[Document extract]:
:::
KEYCAP AND METHOD OF MANUFACTURING THE SAME

Abstract

A keycap and a method of manufacturing the same are disclosed. The method is to injection-mold a cap with a layer structure of ink thereon by an in-mold transfer method; then, to form a pattern on the layer structure of ink by a high energy optical engraving method; and at last, to form a light-permeable protection layer on the layer structure of ink to cover the pattern. The keycap according to the invention is therefore obtained. Therefore, the invention can reduce the manufacturing time relatively to a conventional keycap with a pattern formed thereon, such as a keycap for backlight keyboard. Furthermore, the invention can improve the binding strength between the layer structure of ink and the cap by use of the in-mold transfer method.

Description

BACKGROUND OF THE INVENTION

1. Field of the Invention

The invention relates to a keycap and a method of manufacturing keycap, and especially relates to a keycap with pattern thereon and a method therefor.

2. Description of the Prior Art

Current keycaps are usually made by injection-molding. If it is required to form a pattern on the keycap, the pattern is usually formed in another process separate from the above injection-molding process. For an example of a keycap used in a backlight keyboard, a transparent cap is first formed by injection-molding. The cap is then printed or coated with multiple layers of ink thereon by an order. A pattern is formed by using laser light to cut (or mark) the multiple layers of ink. At last, a protection gel layer is formed on the multiple layers, especially over the pattern by spraying and is treated by a curing process. Afterward, the keycap with the pattern is therefore obtained. Therefore, the keycap needs many processes, leading to a great consumption of time, especially of much time to form the multiple layers of ink. Besides, the variations of the processes are large relatively.

SUMMARY OF THE INVENTION

An objective of the invention is to provide a method of manufacturing keycap, which uses an in-mold transfer method and a high energy optical engraving method to manufacture a keycap with a pattern thereon so as to reduce the total manufacturing time and further to improve the manufacturing stability.

The method of manufacturing keycap of the invention includes the following steps: injection-molding a cap with a layer structure of ink thereon by an in-mold transfer method; then forming a pattern on the layer structure of ink by a high energy optical engraving method; and afterward forming a light-permeable protection layer on the layer structure of ink to cover the pattern. Therefore, the invention uses the in-mold transfer method for enhancing the efficiency of forming the layer structure of ink on the cap and also for improving the binding strength between the layer structure of ink and the cap, which solves the problems in the prior art that the conventional manufacturing of a keycap with a pattern formed thereon consumes much time and the variations of the processes are large relatively.

Another objective of the invention is to provide a keycap, which is made by the method of the invention. The keycap of the invention includes a cap, a layer structure of ink, and a light-permeable protection layer. The layer structure of ink is formed on the cap by an in-mold transfer method and has a pattern which is formed by a high energy optical engraving method. The light-permeable protection layer is formed on the layer structure of ink to cover the pattern. Similarly, the invention uses the in-mold transfer method to improve the binding strength between the layer structure of ink and the cap, which enhances the product reliability.
:::
[Given data]:
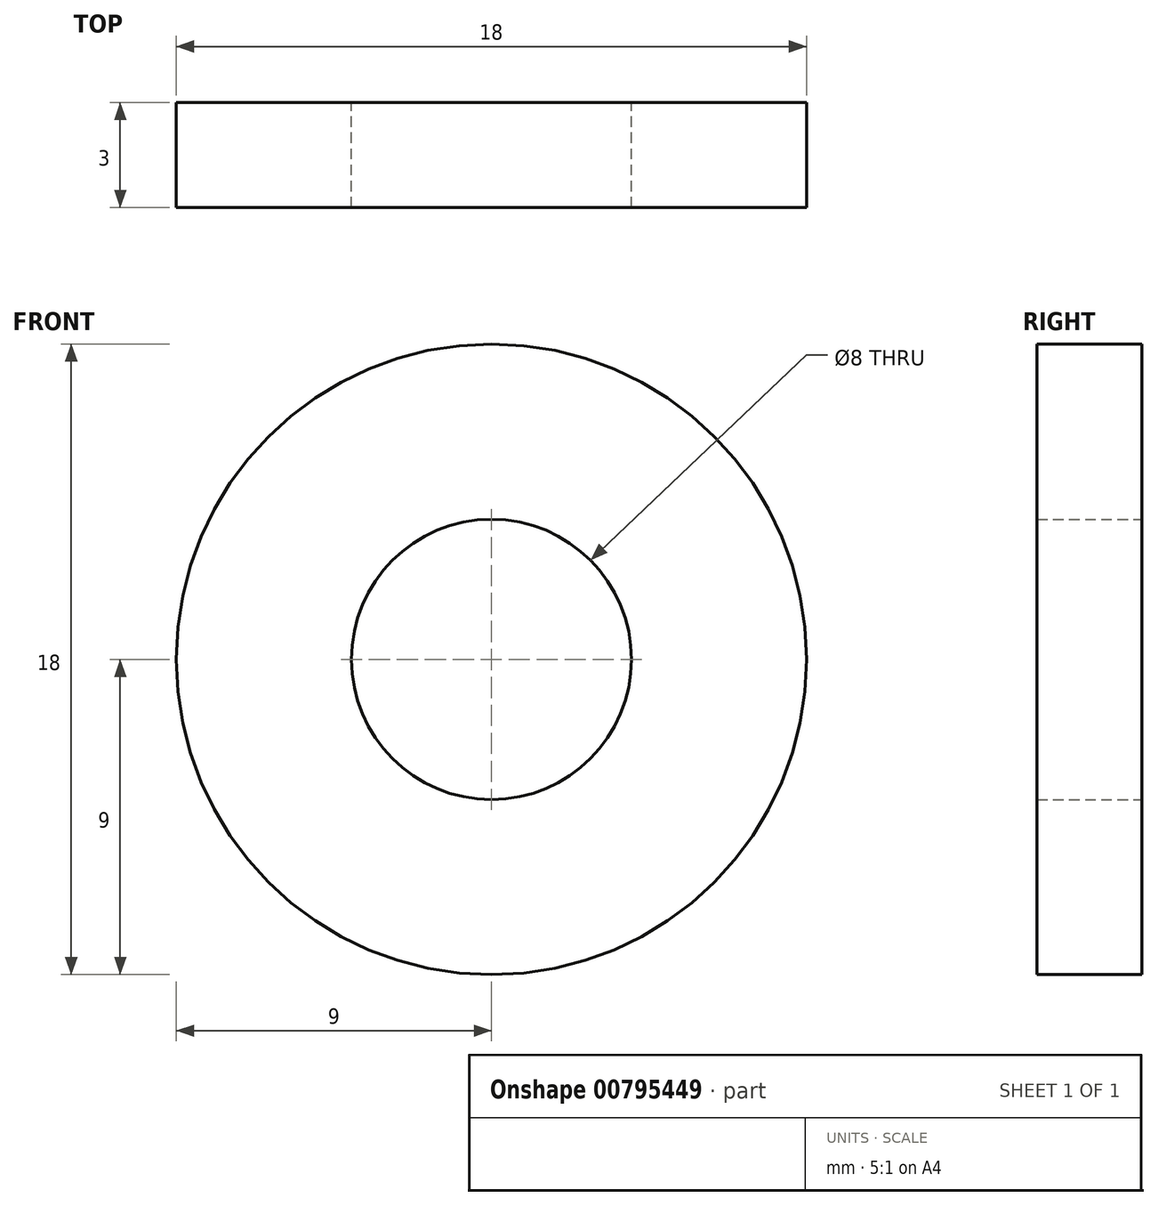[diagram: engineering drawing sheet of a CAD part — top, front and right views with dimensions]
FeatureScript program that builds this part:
:::
[Directions for this task]:
Reproduce word for word the passage of the keycap patent that opens with the words "Current keycaps are" and closes with "Besides, the variations of the processes are large relatively.".

[Finished exercise]:
Current keycaps are usually made by injection-molding. If it is required to form a pattern on the keycap, the pattern is usually formed in another process separate from the above injection-molding process. For an example of a keycap used in a backlight keyboard, a transparent cap is first formed by injection-molding. The cap is then printed or coated with multiple layers of ink thereon by an order. A pattern is formed by using laser light to cut (or mark) the multiple layers of ink. At last, a protection gel layer is formed on the multiple layers, especially over the pattern by spraying and is treated by a curing process. Afterward, the keycap with the pattern is therefore obtained. Therefore, the keycap needs many processes, leading to a great consumption of time, especially of much time to form the multiple layers of ink. Besides, the variations of the processes are large relatively.